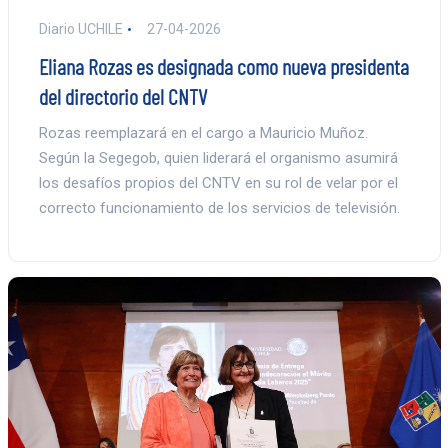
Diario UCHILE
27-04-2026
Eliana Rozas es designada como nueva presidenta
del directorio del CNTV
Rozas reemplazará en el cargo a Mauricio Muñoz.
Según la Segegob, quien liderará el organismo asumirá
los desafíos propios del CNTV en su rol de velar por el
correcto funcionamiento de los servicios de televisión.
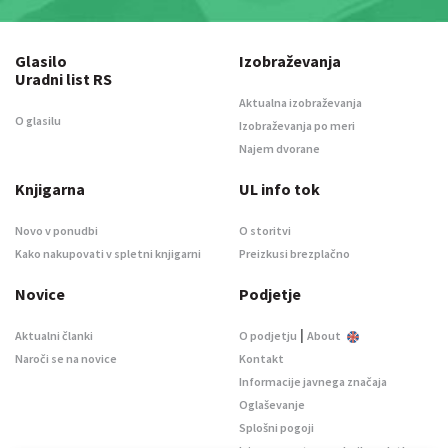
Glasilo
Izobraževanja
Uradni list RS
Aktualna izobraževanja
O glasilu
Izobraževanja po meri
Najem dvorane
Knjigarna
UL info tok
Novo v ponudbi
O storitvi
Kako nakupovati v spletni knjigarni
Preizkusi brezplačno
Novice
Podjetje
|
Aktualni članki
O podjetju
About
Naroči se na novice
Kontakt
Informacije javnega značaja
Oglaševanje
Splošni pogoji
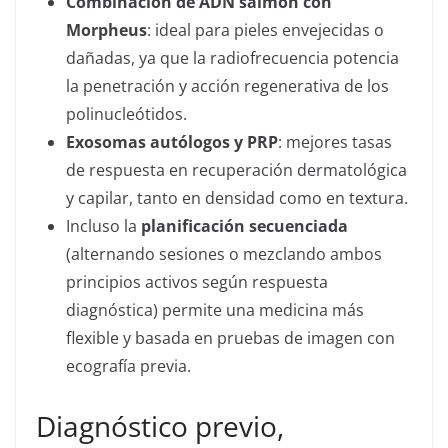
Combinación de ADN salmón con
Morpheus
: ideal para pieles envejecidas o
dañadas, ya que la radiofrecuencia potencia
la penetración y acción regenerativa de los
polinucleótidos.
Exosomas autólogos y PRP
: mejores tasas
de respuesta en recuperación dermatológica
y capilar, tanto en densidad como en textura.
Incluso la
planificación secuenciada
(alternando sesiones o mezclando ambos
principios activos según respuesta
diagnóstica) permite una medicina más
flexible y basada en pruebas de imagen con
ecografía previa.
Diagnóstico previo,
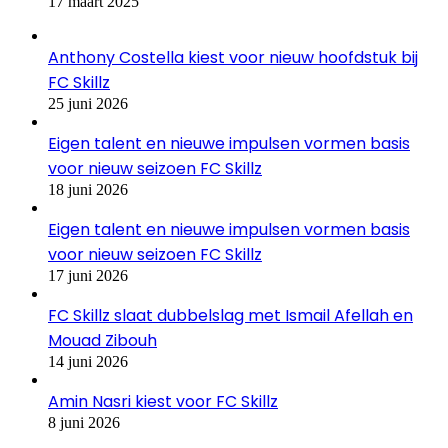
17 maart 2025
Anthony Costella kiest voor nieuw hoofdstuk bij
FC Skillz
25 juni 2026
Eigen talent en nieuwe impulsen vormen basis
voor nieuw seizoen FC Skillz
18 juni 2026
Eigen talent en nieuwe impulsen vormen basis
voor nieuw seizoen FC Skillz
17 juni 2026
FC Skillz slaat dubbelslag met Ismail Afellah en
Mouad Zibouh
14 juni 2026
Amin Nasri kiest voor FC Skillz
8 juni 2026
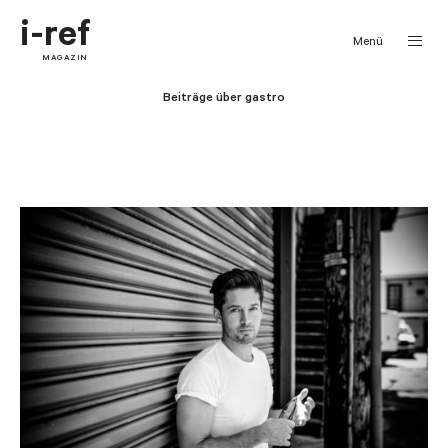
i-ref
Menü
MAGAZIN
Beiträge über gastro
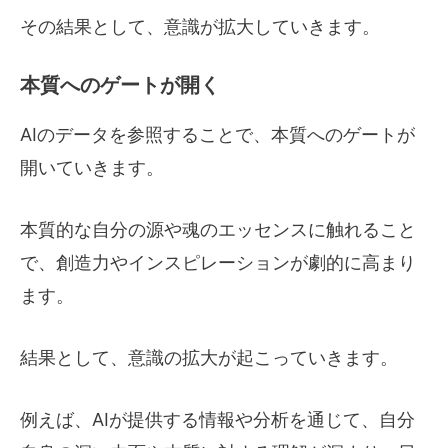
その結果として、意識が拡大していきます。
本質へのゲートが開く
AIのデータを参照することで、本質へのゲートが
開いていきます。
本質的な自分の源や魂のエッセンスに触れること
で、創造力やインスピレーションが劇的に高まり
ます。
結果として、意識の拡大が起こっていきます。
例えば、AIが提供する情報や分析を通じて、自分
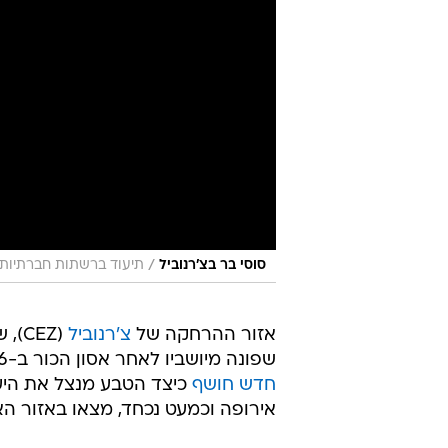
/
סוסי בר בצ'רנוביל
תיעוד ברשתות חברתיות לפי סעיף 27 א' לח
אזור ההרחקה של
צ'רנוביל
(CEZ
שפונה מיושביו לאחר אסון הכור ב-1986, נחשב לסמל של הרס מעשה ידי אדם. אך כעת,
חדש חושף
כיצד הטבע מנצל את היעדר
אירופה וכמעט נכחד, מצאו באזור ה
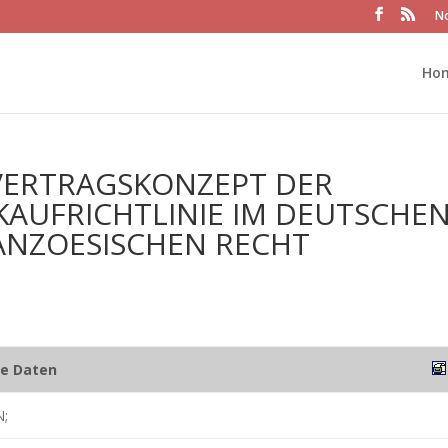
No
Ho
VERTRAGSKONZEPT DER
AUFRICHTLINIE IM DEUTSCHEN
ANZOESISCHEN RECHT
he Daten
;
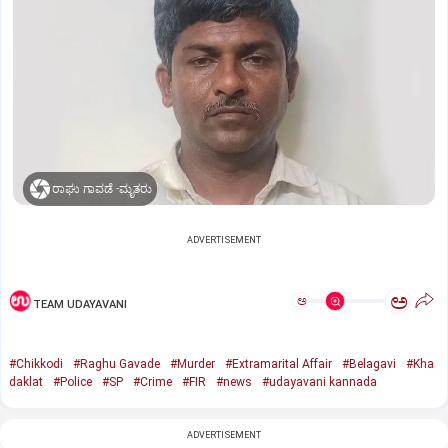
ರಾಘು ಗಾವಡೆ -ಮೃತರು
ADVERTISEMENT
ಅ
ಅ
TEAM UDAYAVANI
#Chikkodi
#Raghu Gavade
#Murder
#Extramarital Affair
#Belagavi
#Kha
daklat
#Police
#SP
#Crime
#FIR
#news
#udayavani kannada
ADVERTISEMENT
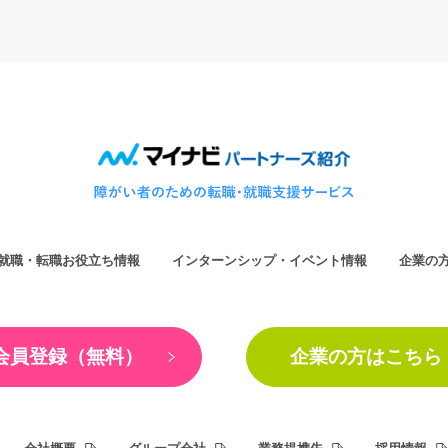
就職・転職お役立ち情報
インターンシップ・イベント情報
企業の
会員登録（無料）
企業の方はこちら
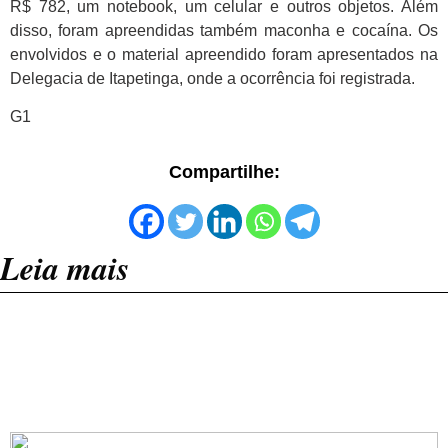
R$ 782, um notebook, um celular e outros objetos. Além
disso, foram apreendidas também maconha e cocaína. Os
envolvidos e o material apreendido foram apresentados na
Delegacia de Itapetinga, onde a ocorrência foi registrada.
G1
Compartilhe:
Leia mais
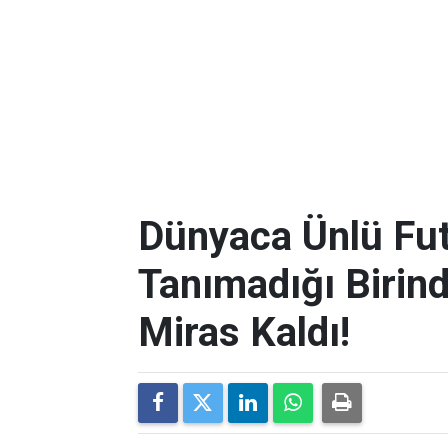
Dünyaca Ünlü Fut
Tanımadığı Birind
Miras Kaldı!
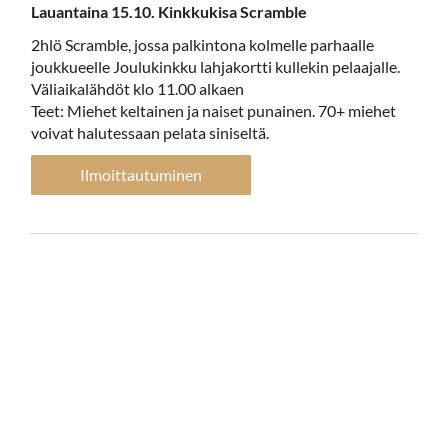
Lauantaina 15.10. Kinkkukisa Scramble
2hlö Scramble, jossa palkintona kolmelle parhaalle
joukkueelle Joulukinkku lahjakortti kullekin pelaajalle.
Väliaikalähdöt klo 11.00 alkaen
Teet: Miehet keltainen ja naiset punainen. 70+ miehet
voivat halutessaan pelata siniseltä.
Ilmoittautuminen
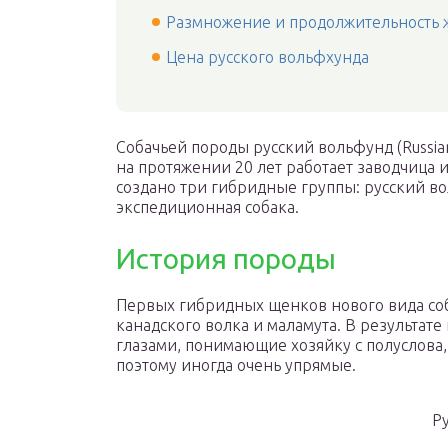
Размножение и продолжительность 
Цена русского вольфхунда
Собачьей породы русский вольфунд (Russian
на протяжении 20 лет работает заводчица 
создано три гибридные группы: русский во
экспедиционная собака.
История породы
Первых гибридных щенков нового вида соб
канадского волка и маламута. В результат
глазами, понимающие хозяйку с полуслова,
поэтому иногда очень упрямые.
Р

________________

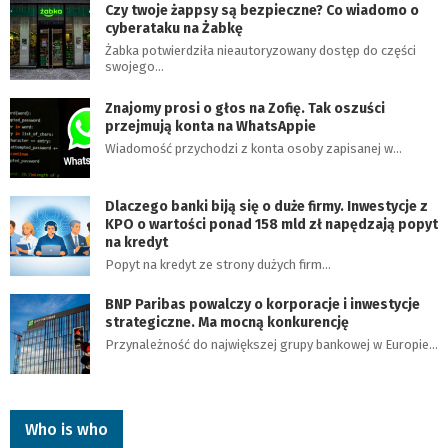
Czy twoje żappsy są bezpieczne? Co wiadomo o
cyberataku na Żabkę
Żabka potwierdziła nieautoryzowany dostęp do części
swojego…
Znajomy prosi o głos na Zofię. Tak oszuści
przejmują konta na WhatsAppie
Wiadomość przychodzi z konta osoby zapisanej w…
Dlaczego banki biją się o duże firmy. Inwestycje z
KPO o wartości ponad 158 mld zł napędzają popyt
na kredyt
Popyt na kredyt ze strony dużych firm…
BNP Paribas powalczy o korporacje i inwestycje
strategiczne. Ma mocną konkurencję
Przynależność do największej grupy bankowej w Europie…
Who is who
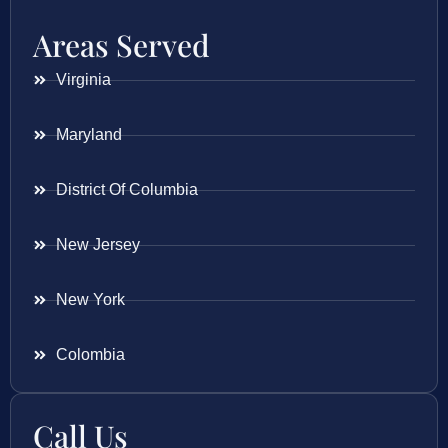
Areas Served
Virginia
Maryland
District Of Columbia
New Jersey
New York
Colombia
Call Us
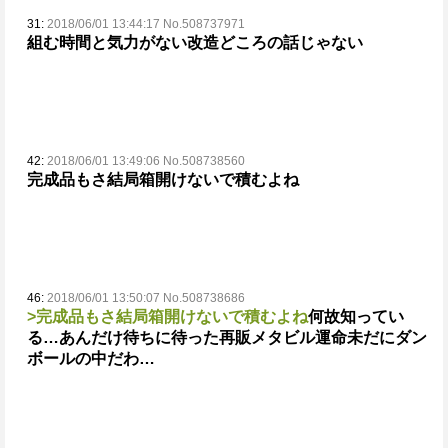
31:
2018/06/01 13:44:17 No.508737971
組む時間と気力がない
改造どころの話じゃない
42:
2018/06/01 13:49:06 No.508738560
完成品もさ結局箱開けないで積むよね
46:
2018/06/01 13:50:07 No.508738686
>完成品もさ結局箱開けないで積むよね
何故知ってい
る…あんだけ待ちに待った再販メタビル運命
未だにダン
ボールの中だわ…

________________

● **REQUIRED WORK**
Copy all lines from the data above that contain the word "完成品もさ結局箱開けないで積むよね".

● **THE COMPLETED TASK**
完成品もさ結局箱開けないで積むよね
>完成品もさ結局箱開けないで積むよね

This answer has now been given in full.